_Document_
KVarN: Native vLLM backend for KV-cache quantization by Huawei

142 points by theanonymousone 1 day ago

Better performance than TQ and better quality than FP16?

Am I reading this right??

lukasc-ch 2 hours ago

lukasc-ch 2 hours ago

This is awesome! Let's give them some stars: - https://github.com/huawei-csl/KVarN (original repo, vLLM implementation) - https://github.com/Anbeeld/beellama.cpp (llama.cpp implementation + awesome evals)

v3ss0n 1 day ago

Why this is not a PR for vLLM ?

esafak 1 day ago

It's the output of a research paper; the authors are not trying to build up vLLM, and they probably have no incentive to do so. You can submit a PR, though! It's easier now while the divergence is low, so don't wait. Since there are six authors, I bet you could get help with the inevitable review chores if you just take the step of creating the PR.
edit: It might not be clear that it is based on vLLM 0.22, which is the current version: https://github.com/huawei-csl/KVarN/commit/d6290e99098d7426d.... All you have to do is create a diff off it; it's fairly straightforward.
- jmalicki 1 day ago
  
  And with the help of AI, pointing at AI at this paper and saying "making a vLLM PR from this paper" tends to work surprisingly well, even if you need to nudge it a little bit along the way.
thefox96 1 day ago

it should be easy to do btw
woadwarrior01 22 hours ago

Last I heard, vLLM was backed by a company that has raised $150m in seed funding. I'm sure they've got the resources to port it.
electronsoup 19 hours ago

Why this is not a PR for llama.cpp

0xjeffro 20 hours ago

yao yao ling xian

_Listed entries_
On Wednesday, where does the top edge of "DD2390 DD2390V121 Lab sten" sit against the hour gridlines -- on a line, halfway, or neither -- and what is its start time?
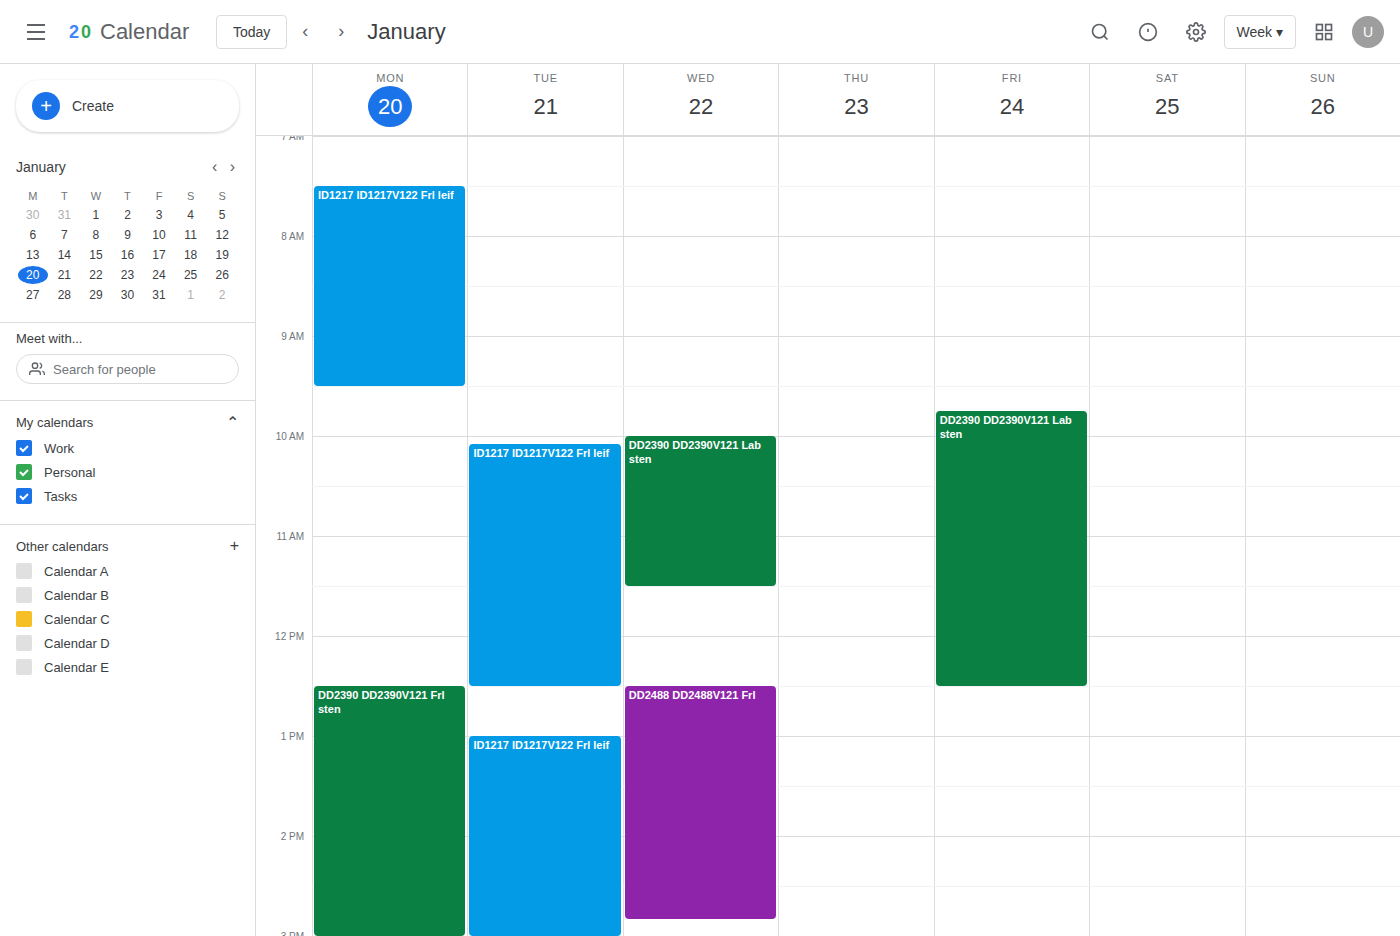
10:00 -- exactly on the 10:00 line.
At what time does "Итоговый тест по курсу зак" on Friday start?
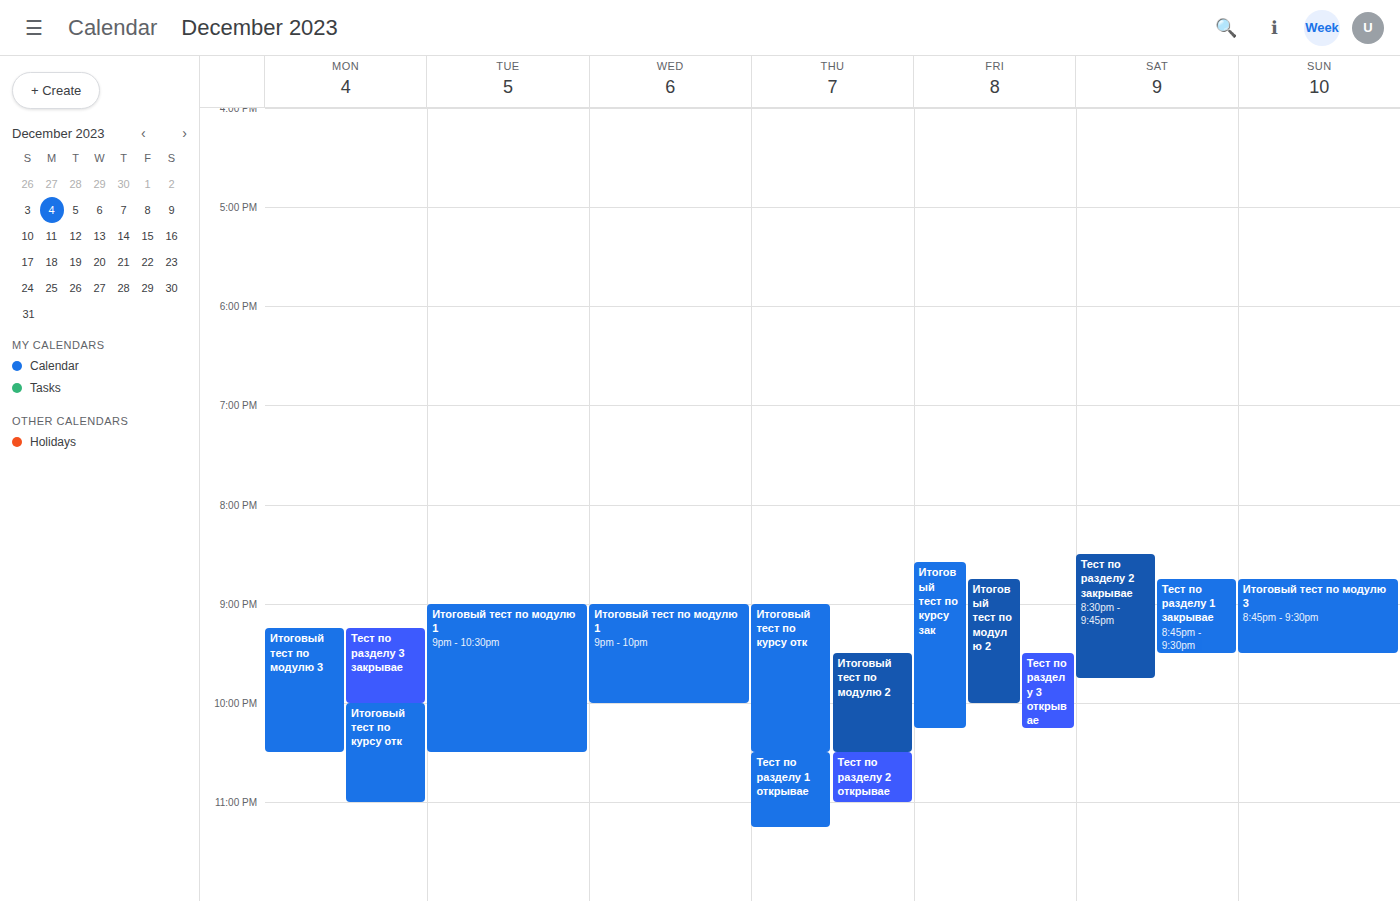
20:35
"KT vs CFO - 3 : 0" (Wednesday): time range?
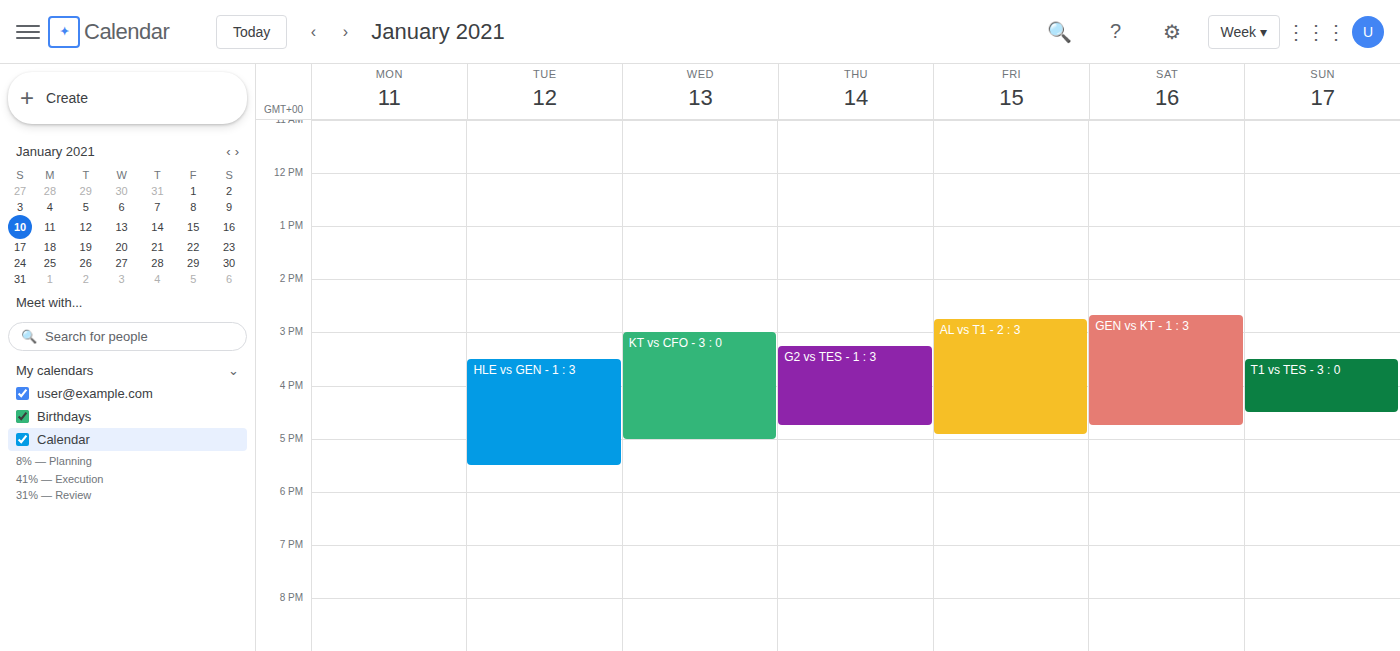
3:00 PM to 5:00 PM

_Tasks to perform_
a: According to the KVarN thread, which version of vLLM is the KVarN code based on?
b: Revise the KVarN thread between "esafak 1 day" and "creating the PR.", inclusive, replacing "six authors" with "several authors".
The material has no connection to the KVarN thread.

_Outputs for the tasks_
a: vLLM 0.22

b:
esafak 1 day ago

It's the output of a research paper; the authors are not trying to build up vLLM, and they probably have no incentive to do so. You can submit a PR, though! It's easier now while the divergence is low, so don't wait. Since there are several authors, I bet you could get help with the inevitable review chores if you just take the step of creating the PR.